Deep-state activities are best thought of in the context of all secretive and unaccountable social institutions, both state and private-sector. This includes big business, organized crime, the intelligence community, and the twisted connections between.
Many public figures currently and formerly in the intelligence community have deep-state ties. Much attention is paid to Trump officials and their critics, both inside the administration like Rosenstein and since-fired leftovers from the Obama years like James Comey. It comes as a surprise, then, that the roles played in Iran-Contra by in-coming National Rifle Association head Oliver North, ex-president George H.W. Bush, and Barack Obama’s defense secretary Robert Gates are forgotten.
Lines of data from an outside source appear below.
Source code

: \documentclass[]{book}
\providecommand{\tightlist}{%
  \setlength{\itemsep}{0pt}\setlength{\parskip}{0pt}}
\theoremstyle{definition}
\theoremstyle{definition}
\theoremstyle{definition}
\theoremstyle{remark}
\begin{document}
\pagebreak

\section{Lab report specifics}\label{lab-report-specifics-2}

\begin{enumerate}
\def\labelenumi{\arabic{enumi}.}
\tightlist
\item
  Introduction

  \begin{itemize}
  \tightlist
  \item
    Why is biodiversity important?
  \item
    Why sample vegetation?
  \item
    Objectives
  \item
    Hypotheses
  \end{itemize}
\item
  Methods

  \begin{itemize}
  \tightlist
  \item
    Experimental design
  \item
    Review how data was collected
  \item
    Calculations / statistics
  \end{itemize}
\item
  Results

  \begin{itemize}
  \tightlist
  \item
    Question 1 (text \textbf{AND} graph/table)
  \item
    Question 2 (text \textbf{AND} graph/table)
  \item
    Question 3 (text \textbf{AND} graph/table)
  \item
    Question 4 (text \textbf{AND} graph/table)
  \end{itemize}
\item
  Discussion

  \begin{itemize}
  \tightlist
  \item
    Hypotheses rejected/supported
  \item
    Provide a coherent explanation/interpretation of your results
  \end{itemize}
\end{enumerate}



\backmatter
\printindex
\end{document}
Does Azima’s “colorful past”—to use the delicate words of the Kansas City Star—challenge the notion that the deep state is merely a theory?
There is no easy answer. But it cannot be denied that valuable resources are diverted from public needs for unaccountable ends across our country. In our word of neoliberal globalization, “international business” is never constrained by ethical considerations, let alone national borders. Which is why we shouldn’t be distracted by mass-mediated factoids about “the Russians” and the hair styles of U.S. presidents and North Korean dictators.